ЗАДАНИЕ ::
Продолжите текст о православии и русском национализме, начав сразу после его последнего предложения.

ТЕКСТ ДЛЯ ЧТЕНИЯ ::
.....

Византийское общество в целом являлось все же «сознательно традиционалистским»: оно рассматривало себя как хранителя традиций христианства (включая и ветхозаветное наследие), а равно и классической античности. Между тем ни одно другое средневековое общество – в том числе, скажем, и арабский Халифат – не ставило перед собою в качестве самоцели сохранение культурных традиций216. Эта же характеристика может быть распространена и на Россию конца XV–XVI вв.217 как на расширяющуюся феодальную монархию218 с раннеабсолютистскими219 тенденциями и притязаниями, вследствие этого ставящую во главу угла принцип действия220 и, соответственно, «конструктивно-технологическую», объективно «секуляризаторскую» функцию преобразования реальности221.
Таков общий для всех тогдашних222 «протонационалистических»223 европейских государств (в т. ч., скажем, Испании) настрой, выражавшийся и в бесконечных междоусобных войнах перед лицом, казалось бы, общей для них всех мусульмано-османской опасности, и в столь же неисчислимых и грубых оскорблениях национальных чувств друг друга, причем эта брань в адрес своих же единоверцев ничем не отличалась от той, которой извечно осыпали приверженцев ислама224.
Не следует, однако, упускать при этом из виду ряд специфичных черт зарождавшегося русского национализма, вынужденного неизменно функционировать в рамках православного мировоззрения и поведенческих максим, а также во многом самоопределяться под воздействием организационных особенностей этой конфессии.
В православии клир не так кардинально, как в католицизме, отделен от мирян (причащение под обоими видами для мирян; нет безбрачия немонашествующей части духовенства); отсутствует централизованная организация (национальные церкви вполне автономны по отношению к вселенскому патриарху, авторитет которого и теоретически ниже авторитета соборов); допускается богослужение на национальных языках225. Все это не позволило православию обрести космополитический характер, который свойственен католицизму, и создало на русской почве предпосылки для соединения принципа православия с «русской идеей» – теория «третьего Рима», славянофильство и т. п.

.....

ВЫДЕРЖКИ ИЗ ЛИСТИНГА ::
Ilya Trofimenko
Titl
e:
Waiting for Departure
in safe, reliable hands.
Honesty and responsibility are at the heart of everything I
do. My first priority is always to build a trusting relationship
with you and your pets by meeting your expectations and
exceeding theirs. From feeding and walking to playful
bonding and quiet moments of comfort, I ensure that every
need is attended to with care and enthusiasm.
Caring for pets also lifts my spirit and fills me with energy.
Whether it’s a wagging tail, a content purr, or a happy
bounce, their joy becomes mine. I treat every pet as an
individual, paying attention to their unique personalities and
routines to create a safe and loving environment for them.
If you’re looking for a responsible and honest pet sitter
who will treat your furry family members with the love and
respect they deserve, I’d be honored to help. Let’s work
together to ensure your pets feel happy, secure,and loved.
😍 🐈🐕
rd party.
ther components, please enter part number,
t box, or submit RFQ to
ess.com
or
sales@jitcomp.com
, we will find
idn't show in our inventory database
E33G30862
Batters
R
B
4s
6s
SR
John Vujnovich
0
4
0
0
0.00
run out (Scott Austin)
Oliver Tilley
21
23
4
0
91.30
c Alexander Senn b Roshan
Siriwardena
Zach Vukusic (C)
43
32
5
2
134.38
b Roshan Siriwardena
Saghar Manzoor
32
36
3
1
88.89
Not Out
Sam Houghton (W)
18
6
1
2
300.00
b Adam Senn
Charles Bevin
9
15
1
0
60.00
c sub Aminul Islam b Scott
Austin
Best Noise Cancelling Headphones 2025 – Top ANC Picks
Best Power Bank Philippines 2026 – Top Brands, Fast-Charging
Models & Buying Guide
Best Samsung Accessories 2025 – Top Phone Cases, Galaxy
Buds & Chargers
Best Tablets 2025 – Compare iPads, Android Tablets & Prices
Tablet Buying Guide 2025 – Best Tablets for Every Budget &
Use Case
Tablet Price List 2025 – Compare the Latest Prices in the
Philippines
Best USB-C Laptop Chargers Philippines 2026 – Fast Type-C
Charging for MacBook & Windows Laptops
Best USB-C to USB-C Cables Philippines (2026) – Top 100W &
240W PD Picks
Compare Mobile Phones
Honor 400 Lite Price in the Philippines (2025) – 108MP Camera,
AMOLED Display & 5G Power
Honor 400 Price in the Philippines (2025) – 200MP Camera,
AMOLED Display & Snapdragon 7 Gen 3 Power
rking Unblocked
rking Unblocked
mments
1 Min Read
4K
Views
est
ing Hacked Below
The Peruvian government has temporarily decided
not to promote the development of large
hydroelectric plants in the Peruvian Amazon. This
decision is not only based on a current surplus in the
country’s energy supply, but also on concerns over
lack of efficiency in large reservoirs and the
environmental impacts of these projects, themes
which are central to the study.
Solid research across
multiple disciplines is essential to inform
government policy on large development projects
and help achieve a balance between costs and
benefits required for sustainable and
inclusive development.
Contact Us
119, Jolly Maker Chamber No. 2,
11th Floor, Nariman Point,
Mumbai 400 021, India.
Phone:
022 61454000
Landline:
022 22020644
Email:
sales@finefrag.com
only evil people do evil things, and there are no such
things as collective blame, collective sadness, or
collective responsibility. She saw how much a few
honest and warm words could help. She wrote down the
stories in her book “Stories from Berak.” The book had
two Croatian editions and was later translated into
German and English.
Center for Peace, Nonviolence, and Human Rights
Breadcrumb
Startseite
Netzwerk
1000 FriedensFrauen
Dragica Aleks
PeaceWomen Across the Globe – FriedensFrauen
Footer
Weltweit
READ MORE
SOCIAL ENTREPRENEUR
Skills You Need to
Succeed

.....

ВАШ ОТВЕТ ::
Благодаря религиозному осмыслению возникающей централизованной монархии как «третьего Рима» русское православие приобрело характер мессианистической исключительности226, который оно сохранит и впоследствии («истинное христианство» почти отождествляется с Русской державой, правоверие даже греков227 – а тем более католиков и протестантов – оказывается под подозрением). Не говоря уже о том, что в принципе невозможно было «преобразование ортодоксального православия в духе либерального идеала терпимости свободы мысли, интеллектуального прогресса»228, никогда не было (да и не могло быть) прояснено соотношение между ним и националистическим мессианизмом. Если видеть в православии некий общечеловеческий принцип (что не соответствует историческим судьбам этой религии), то «народность» может иметь значение только в своем отношении к этому принципу. Если же переносить акцент на «народность», то православие – лишь «веры племенной богатство» (Хомяков), т. е. случайный атрибут народности229.
Таким образом (продолжаю этот анализ уже в философской плоскости), православное самосознание пребывает в сложной ситуации: с одной стороны, оно не может быть представлено без конкретно-национального духа, а с другой – должно проявляться вне его, превосходя его, перекрывая его, ибо постоянно должно нацеливаться на божественную сверхреальность. Покидая «национальные» (т. е. «объективные») формы, православное самосознание благодаря доминирующей в нем трансцендентности, благодаря акцентированию божественного начала как того «высшего принципа», того «финального корректива», в соответствии с которым конструируется любое личностное и групповое бытие, становится принципиально неопределимым любой структурой, принципиально не выразимым никаким объектом и, значит, фундаментально не детерминированным.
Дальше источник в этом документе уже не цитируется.